======== Dataset content ========

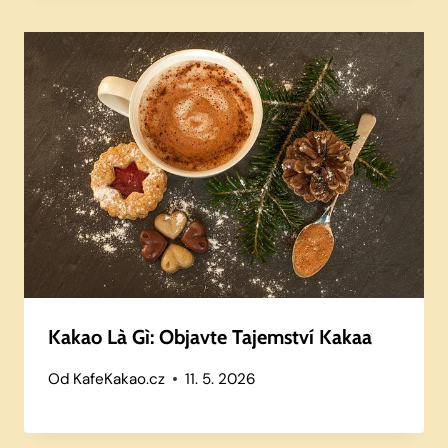
Kakao Là Gì: Objavte Tajemství Kakaa
Od
KafeKakao.cz
11. 5. 2026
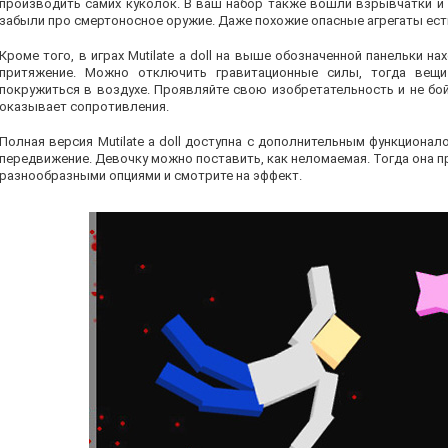
производить самих куколок. В ваш набор также вошли взрывчатки и 
забыли про смертоносное оружие. Даже похожие опасные агрегаты ест
Кроме того, в играх Mutilate a doll на выше обозначенной панельки 
притяжение. Можно отключить гравитационные силы, тогда вещи
покружиться в воздухе. Проявляйте свою изобретательность и не бой
оказывает сопротивления.
Полная версия Mutilate a doll доступна с дополнительным функциона
передвижение. Девочку можно поставить, как неломаемая. Тогда она 
разнообразными опциями и смотрите на эффект.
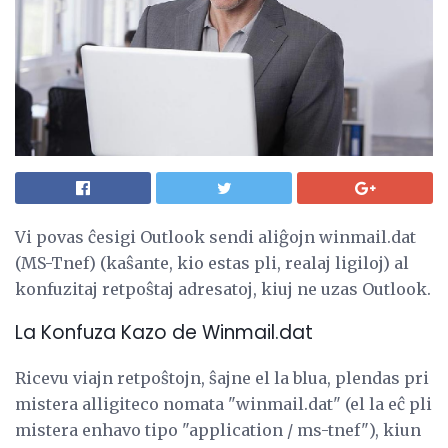
Vi povas ĉesigi Outlook sendi aliĝojn winmail.dat
(MS-Tnef) (kaŝante, kio estas pli, realaj ligiloj) al
konfuzitaj retpoŝtaj adresatoj, kiuj ne uzas Outlook.
La Konfuza Kazo de Winmail.dat
Ricevu viajn retpoŝtojn, ŝajne el la blua, plendas pri
mistera alligiteco nomata "winmail.dat" (el la eĉ pli
mistera enhavo tipo "application / ms-tnef"), kiun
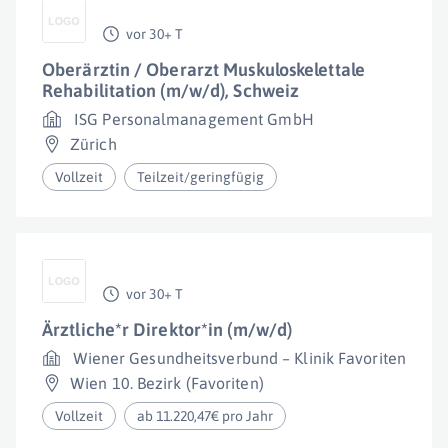
vor 30+ T
Oberärztin / Oberarzt Muskuloskelettale
Rehabilitation (m/w/d), Schweiz
ISG Personalmanagement GmbH
Zürich
Vollzeit
Teilzeit/geringfügig
vor 30+ T
Ärztliche*r Direktor*in (m/w/d)
Wiener Gesundheitsverbund – Klinik Favoriten
Wien 10. Bezirk (Favoriten)
Vollzeit
ab 11.220,47€ pro Jahr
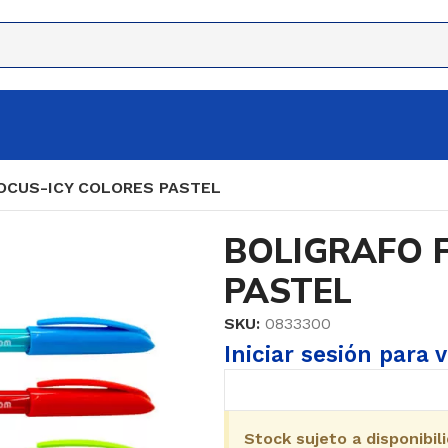
OCUS-ICY COLORES PASTEL
BOLIGRAFO 
PASTEL
SKU:
0833300
Iniciar sesión para 
Stock sujeto a disponibil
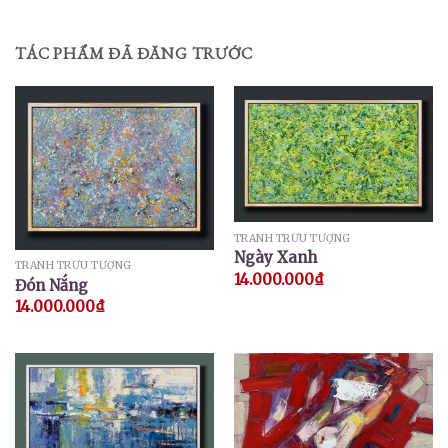
TÁC PHẨM ĐÃ ĐĂNG TRƯỚC
TRANH TRỪU TƯỢNG
Ngày Xanh
TRANH TRỪU TƯỢNG
14.000.000
₫
Đón Nắng
14.000.000
₫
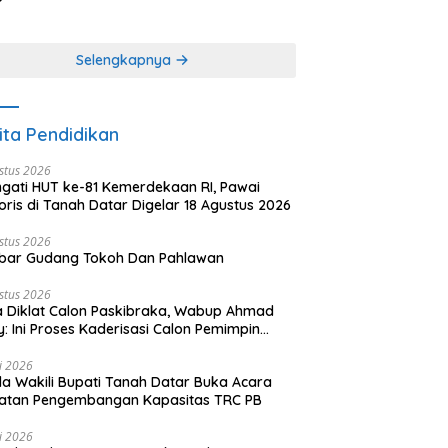
(2 dari 3 tulisan)
angkabau (bagian
khir dari 3 tulisan)
Selengkapnya
ita Pendidikan
stus 2026
ngati HUT ke-81 Kemerdekaan RI, Pawai
oris di Tanah Datar Digelar 18 Agustus 2026
stus 2026
bar Gudang Tokoh Dan Pahlawan
stus 2026
 Diklat Calon Paskibraka, Wabup Ahmad
y: Ini Proses Kaderisasi Calon Pemimpin
sa yang Berkarakter Pancasila
li 2026
a Wakili Bupati Tanah Datar Buka Acara
iatan Pengembangan Kapasitas TRC PB
li 2026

========

What needs to be done →
Please repeat every line of the listing above word for word, leaving out the picture markers.

Written response →
Kakao Là Gì: Objavte Tajemství Kakaa
Od
KafeKakao.cz
11. 5. 2026
производить самих куколок. В ваш набор также вошли взрывчатки и 
забыли про смертоносное оружие. Даже похожие опасные агрегаты ест
Кроме того, в играх Mutilate a doll на выше обозначенной панельки 
притяжение. Можно отключить гравитационные силы, тогда вещи
покружиться в воздухе. Проявляйте свою изобретательность и не бой
оказывает сопротивления.
Полная версия Mutilate a doll доступна с дополнительным функциона
передвижение. Девочку можно поставить, как неломаемая. Тогда она 
разнообразными опциями и смотрите на эффект.
Vi povas ĉesigi Outlook sendi aliĝojn winmail.dat
(MS-Tnef) (kaŝante, kio estas pli, realaj ligiloj) al
konfuzitaj retpoŝtaj adresatoj, kiuj ne uzas Outlook.
La Konfuza Kazo de Winmail.dat
Ricevu viajn retpoŝtojn, ŝajne el la blua, plendas pri
mistera alligiteco nomata "winmail.dat" (el la eĉ pli
mistera enhavo tipo "application / ms-tnef"), kiun
vor 30+ T
Oberärztin / Oberarzt Muskuloskelettale
Rehabilitation (m/w/d), Schweiz
ISG Personalmanagement GmbH
Zürich
Vollzeit
Teilzeit/geringfügig
vor 30+ T
Ärztliche*r Direktor*in (m/w/d)
Wiener Gesundheitsverbund – Klinik Favoriten
Wien 10. Bezirk (Favoriten)
Vollzeit
ab 11.220,47€ pro Jahr
OCUS-ICY COLORES PASTEL
BOLIGRAFO 
PASTEL
SKU:
0833300
Iniciar sesión para 
Stock sujeto a disponibil
TÁC PHẨM ĐÃ ĐĂNG TRƯỚC
TRANH TRỪU TƯỢNG
Ngày Xanh
TRANH TRỪU TƯỢNG
14.000.000
₫
Đón Nắng
14.000.000
₫
(2 dari 3 tulisan)
angkabau (bagian
khir dari 3 tulisan)
Selengkapnya
ita Pendidikan
stus 2026
ngati HUT ke-81 Kemerdekaan RI, Pawai
oris di Tanah Datar Digelar 18 Agustus 2026
stus 2026
bar Gudang Tokoh Dan Pahlawan
stus 2026
 Diklat Calon Paskibraka, Wabup Ahmad
y: Ini Proses Kaderisasi Calon Pemimpin
sa yang Berkarakter Pancasila
li 2026
a Wakili Bupati Tanah Datar Buka Acara
iatan Pengembangan Kapasitas TRC PB
li 2026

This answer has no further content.